Oh, the bacon sandwich (Canadian bacon, like McDonald's but infinitely better) was very good, as was the contraband super-hot dry chorizo in my fridge from one of the Porto-Italo butchers.
Dinner:
Chiado. This is the fancy Portuguese restaurant in an old townhouse in the hip "Little Italy" neighborhood (Italian and Portuguese, really, with lots of Canadian "trixies" in recent years). First, let me recommend the neighborhood. College Street is a nice place, with a good mix of restaurants and retail, not really geared toward tourists. Very human scale. Have a coffee and pastry at
Riviera, which compares favorably to Prima, above.

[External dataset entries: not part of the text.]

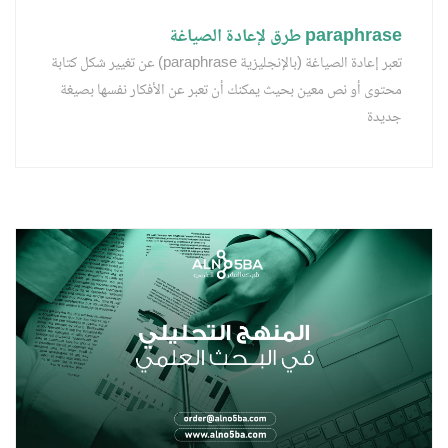
paraphrase طرق لإعادة الصياغة
تعبر إعادة الصياغة (بالإنجليزية paraphrase) عن تغيير شكل كتابة
محتوى أو نص معين بحيث يمكنك أن تعبر عن الأفكار نفسها بصيغة
جديدة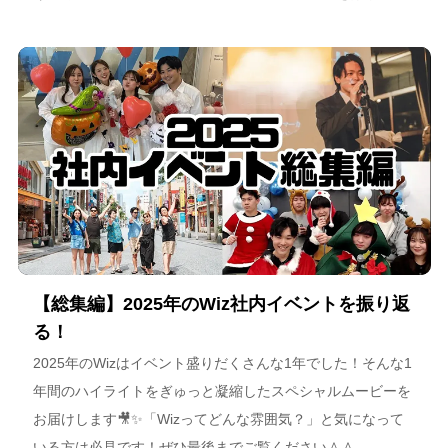
スポーツチーム運営を通じた地域連携、そしてアルテミス北
海道が描く今後のビジョンについて語っています。
【総集編】2025年のWiz社内イベントを振り返
る！
2025年のWizはイベント盛りだくさんな1年でした！そんな1
年間のハイライトをぎゅっと凝縮したスペシャルムービーを
お届けします🎥✨「Wizってどんな雰囲気？」と気になって
いる方は必見です！ぜひ最後までご覧ください＾＾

Chiado is supposed to be the "best" Portuguese in North America. I don't doubt it. (I went to the recommended "best" portuguese in Rio, which paled in comparison to Chiado, BTW.) An amuse of queijo fresco followed by lightly marinated, grilled sardines. This is the simplicity and respect for fish that I had hoped to enjoy from such a well-regarded Portuguese place. For my main course, I avoided the novo stuff for home cooking -- acorda. This is a casserole of shellfish and stale bread soaked in broth with roasted garlic and a little parsley. Delicious comfort food not unlike the Italian aquacotta. Very Portuguese: simple, austere, honest. But I must admit, the dish was soft, white and subtle like the scrambled eggs at LWH, and I felt the need to besot it, just a little. (I think that all the Thai and Mexican here has blown out my taste buds, maybe.) Luckily, the chef sent out his own malgueta sauce, which tuned my seafood paste into the perfect meal. Great all-Portuguese wine list. Chilled porto for dessert. PS, the fries were among the best I've had -- limp, dense, olive oil and garlic packed sticks, stacked like Lincoln Logs into a cube. Get a side order like we did.

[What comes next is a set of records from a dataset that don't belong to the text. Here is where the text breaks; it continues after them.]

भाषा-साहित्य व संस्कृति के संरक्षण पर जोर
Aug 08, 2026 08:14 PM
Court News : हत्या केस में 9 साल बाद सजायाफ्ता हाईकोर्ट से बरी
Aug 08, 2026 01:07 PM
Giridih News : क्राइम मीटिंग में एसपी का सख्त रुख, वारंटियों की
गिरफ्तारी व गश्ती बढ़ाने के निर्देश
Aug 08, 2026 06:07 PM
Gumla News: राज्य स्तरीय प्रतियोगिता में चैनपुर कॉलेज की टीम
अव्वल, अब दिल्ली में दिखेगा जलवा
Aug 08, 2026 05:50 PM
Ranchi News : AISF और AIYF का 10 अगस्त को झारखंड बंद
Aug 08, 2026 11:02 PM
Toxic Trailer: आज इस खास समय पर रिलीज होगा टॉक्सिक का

Apres dessert: Gelato and espresso corretto at
Sicilian Ice Cream. This little chain really captures the feel of a Southern European bar in a tourist zone. I mean that in a good way. Families with little kids eating ice cream, young Italian and Portuguese guys watching soccer and drinking beer, and bewildered Anglo Torontonian twenty-somethings wondering why the Latins keep their kids out so late. Truthfully, the ice cream's not great.
Last day: Chicago via
Sarnia, ON. Stopped in this weathered old border town for lunch. We were drawn to the neon sign of the
Cromwell Diner. Sticking with a theme, the fries were terrific dark skin-on beauties like Al's on Taylor. For 9 bucks I had these, a bowl of rich, from-scratch chicken soup, and maybe a pound of Lake Huron perch. I remain faithful to the theory that any place that keeps an ancient neon sign operating perfectly will probably have good food.
We also tried
Tim Hortons. Bad coffee, bad donuts; you win some you lose some.
PS, all of these meals included my 2 and 4 year old kids, and my wife. The fancier spots, we went late, during the week, and ok'd everything with the restaurants through the concierge first.